[Stored data]

————————

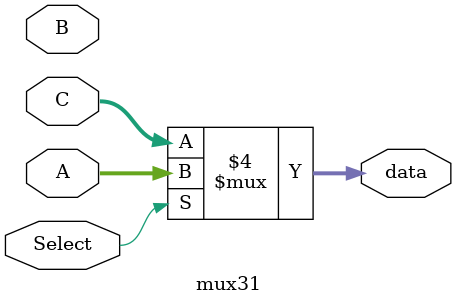
<source format=v>
module mux31 #(parameter N=32)(input [N-1:0]A,input [N-1:0]B,input [N-1:0]C,input Select,output [N-1:0]data);

assign data=(Select==2'b01)?A:(Select==2'b10)?B:C;

endmodule
</source>
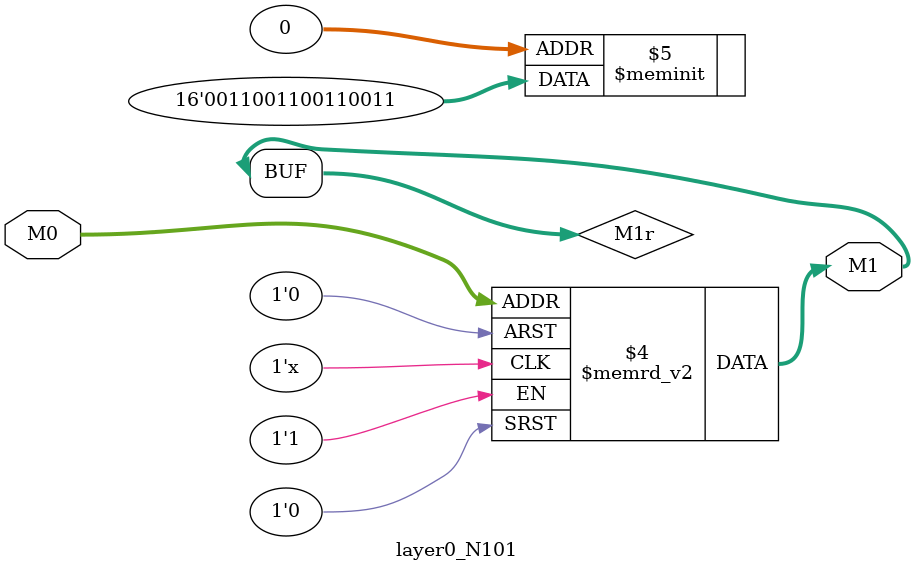
<source format=v>
module layer0_N101 ( input [2:0] M0, output [1:0] M1 );

	(*rom_style = "distributed" *) reg [1:0] M1r;
	assign M1 = M1r;
	always @ (M0) begin
		case (M0)
			3'b000: M1r = 2'b11;
			3'b100: M1r = 2'b11;
			3'b010: M1r = 2'b11;
			3'b110: M1r = 2'b11;
			3'b001: M1r = 2'b00;
			3'b101: M1r = 2'b00;
			3'b011: M1r = 2'b00;
			3'b111: M1r = 2'b00;

		endcase
	end
endmodule

</source>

————————

Prompt: Only the lines from the one containing "3'b101: M1r = 2'b00;" to the end of the records should be repeated, exactly as they appear.

Response box:
			3'b101: M1r = 2'b00;
			3'b011: M1r = 2'b00;
			3'b111: M1r = 2'b00;

		endcase
	end
endmodule

</source>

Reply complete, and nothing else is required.